[Stored entries]

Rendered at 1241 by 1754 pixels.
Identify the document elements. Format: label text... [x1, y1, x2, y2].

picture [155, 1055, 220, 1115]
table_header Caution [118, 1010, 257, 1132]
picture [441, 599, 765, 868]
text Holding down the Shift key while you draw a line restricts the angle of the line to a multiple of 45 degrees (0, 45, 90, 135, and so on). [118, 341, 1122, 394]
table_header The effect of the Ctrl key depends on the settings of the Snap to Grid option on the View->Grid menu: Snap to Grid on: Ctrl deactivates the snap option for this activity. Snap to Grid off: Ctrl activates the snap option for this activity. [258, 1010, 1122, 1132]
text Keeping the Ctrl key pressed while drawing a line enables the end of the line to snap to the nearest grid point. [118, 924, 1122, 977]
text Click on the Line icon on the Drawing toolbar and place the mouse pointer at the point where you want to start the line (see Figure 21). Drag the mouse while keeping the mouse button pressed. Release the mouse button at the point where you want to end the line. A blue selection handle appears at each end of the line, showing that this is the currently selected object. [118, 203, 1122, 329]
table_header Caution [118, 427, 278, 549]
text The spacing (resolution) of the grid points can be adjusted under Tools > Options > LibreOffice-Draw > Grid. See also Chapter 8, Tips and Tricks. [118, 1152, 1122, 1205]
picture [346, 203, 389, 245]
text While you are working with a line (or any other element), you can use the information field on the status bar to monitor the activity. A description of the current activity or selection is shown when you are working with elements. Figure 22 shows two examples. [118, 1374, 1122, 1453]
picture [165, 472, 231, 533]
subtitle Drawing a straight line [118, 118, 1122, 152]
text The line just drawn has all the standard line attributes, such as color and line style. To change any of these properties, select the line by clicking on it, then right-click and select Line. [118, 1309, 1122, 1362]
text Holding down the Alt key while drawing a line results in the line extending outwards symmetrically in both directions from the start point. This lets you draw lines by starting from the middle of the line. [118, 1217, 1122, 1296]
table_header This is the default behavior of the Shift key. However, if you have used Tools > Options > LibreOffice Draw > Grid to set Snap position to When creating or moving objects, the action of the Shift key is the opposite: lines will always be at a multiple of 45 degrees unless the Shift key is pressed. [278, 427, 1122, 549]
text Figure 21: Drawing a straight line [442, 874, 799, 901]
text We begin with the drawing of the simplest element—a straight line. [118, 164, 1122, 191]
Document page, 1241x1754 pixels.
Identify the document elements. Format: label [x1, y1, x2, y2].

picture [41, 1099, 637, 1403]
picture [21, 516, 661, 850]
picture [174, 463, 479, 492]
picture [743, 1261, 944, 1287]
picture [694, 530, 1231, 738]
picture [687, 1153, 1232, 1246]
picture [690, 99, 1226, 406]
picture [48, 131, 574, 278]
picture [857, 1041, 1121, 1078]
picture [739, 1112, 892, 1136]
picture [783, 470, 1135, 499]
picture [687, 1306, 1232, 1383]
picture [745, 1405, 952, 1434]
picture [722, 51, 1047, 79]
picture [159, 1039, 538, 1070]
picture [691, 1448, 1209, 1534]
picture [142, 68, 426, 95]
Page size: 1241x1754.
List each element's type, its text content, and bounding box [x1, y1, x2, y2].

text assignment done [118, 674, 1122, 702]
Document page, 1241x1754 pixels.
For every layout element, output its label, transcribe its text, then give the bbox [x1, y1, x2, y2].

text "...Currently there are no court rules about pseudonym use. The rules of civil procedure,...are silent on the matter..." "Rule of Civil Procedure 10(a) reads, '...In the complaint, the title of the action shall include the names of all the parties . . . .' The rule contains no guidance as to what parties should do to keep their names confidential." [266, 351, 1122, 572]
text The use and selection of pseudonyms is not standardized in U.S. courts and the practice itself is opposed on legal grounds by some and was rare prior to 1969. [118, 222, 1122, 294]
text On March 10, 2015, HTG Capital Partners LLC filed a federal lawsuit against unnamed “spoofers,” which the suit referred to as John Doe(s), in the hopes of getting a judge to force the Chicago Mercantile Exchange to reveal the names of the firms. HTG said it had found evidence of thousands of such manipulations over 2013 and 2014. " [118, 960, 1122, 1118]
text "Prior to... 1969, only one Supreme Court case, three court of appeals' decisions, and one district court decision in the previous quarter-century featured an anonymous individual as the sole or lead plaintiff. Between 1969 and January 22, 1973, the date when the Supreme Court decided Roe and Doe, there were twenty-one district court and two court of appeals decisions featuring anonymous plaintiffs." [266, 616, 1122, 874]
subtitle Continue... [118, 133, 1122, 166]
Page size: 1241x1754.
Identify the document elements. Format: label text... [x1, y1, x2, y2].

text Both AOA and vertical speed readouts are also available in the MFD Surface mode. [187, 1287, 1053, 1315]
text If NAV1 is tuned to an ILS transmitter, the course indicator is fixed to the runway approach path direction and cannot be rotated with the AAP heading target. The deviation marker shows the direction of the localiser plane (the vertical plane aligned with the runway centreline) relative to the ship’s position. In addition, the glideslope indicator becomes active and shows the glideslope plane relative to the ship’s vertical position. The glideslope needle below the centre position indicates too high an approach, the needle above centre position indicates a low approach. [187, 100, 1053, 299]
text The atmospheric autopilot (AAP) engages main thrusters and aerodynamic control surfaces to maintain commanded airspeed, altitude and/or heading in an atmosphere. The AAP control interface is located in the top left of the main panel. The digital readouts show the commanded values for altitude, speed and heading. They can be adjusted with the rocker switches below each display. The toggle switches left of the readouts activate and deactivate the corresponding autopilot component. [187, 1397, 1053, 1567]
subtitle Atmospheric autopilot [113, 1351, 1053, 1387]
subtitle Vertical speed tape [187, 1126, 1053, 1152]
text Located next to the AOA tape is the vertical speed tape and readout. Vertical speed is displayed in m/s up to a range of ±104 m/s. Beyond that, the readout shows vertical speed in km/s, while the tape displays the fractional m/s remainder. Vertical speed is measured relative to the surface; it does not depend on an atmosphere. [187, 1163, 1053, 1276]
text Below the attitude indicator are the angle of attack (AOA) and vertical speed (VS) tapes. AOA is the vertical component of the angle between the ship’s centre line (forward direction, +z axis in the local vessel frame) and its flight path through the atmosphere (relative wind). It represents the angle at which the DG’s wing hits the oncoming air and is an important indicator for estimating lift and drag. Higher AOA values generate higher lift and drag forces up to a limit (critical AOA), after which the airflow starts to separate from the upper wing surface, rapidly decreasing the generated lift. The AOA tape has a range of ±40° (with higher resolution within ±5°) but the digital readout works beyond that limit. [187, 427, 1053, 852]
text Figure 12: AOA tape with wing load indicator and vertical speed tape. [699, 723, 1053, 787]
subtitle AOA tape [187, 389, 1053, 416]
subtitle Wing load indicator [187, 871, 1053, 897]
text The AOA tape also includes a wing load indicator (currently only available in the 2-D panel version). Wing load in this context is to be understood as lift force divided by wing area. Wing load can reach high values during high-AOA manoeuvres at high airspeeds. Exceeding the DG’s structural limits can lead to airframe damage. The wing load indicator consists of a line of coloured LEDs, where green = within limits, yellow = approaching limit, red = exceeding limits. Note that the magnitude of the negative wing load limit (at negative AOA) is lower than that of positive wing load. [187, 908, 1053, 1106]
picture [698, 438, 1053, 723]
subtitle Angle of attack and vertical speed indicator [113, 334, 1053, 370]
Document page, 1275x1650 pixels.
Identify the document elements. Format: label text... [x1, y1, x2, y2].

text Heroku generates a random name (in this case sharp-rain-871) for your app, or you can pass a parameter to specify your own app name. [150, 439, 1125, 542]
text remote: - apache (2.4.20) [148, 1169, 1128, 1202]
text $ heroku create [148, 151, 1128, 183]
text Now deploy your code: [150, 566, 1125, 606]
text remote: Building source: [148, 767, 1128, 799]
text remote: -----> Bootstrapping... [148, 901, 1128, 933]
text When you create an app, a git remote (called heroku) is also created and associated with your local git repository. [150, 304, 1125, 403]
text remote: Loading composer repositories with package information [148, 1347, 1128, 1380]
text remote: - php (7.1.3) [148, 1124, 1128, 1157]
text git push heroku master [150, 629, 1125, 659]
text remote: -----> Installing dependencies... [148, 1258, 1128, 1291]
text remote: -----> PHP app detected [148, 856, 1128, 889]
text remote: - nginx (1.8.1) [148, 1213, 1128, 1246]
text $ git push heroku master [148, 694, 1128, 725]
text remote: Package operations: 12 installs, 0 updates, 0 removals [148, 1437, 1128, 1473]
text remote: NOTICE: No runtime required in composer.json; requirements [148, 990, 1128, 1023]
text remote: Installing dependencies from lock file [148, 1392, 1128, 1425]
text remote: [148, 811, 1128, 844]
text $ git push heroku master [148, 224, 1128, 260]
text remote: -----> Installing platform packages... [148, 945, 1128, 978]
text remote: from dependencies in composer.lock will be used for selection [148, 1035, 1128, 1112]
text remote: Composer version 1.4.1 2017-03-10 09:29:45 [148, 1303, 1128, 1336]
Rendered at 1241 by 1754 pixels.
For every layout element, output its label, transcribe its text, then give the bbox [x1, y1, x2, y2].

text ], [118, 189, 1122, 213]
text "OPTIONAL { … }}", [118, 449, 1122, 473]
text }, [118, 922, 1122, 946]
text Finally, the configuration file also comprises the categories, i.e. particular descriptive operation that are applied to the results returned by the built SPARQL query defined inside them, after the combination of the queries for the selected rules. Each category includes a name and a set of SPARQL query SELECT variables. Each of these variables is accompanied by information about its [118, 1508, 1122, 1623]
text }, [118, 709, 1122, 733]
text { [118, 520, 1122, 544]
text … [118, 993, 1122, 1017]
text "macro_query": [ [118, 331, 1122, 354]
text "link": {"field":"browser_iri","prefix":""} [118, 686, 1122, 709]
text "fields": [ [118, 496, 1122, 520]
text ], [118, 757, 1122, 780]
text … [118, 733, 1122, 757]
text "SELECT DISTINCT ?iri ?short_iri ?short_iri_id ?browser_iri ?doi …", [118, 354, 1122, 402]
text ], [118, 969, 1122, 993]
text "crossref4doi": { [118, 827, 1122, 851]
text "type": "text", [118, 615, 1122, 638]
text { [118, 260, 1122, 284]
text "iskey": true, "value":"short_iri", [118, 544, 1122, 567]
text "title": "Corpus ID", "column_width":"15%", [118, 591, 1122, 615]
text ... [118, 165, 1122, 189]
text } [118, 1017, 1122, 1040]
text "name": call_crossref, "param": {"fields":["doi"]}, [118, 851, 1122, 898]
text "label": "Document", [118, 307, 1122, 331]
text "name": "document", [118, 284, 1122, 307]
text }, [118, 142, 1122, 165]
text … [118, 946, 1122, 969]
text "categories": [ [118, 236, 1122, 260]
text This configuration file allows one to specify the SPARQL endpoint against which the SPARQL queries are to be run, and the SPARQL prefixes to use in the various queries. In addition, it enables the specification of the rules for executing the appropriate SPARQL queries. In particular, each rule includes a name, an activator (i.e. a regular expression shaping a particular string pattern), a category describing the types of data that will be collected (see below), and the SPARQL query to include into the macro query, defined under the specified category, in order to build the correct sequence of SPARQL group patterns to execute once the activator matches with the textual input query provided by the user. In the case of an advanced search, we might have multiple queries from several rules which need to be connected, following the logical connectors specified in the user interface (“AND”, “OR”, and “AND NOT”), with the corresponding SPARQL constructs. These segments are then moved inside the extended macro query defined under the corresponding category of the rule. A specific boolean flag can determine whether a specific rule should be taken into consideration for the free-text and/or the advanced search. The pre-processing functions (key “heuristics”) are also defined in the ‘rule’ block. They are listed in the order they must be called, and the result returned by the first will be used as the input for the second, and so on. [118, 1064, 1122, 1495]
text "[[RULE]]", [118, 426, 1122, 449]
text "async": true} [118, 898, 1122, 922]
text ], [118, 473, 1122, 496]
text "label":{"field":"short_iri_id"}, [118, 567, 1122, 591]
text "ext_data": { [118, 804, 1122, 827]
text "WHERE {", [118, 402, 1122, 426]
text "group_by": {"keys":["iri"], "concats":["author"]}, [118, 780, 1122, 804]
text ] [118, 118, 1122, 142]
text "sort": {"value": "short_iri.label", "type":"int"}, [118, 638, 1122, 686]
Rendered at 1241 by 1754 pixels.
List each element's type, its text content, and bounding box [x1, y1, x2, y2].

> **Problem requirements**: Please output as a numbered list, with blank lines omitted, the lines above from the line with "picture [41, 1099, 637, 1403]" up to and including the line with "picture [739, 1112, 892, 1136]".

> **Answer to this task**:
1. picture [41, 1099, 637, 1403]
2. picture [21, 516, 661, 850]
3. picture [174, 463, 479, 492]
4. picture [743, 1261, 944, 1287]
5. picture [694, 530, 1231, 738]
6. picture [687, 1153, 1232, 1246]
7. picture [690, 99, 1226, 406]
8. picture [48, 131, 574, 278]
9. picture [857, 1041, 1121, 1078]
10. picture [739, 1112, 892, 1136]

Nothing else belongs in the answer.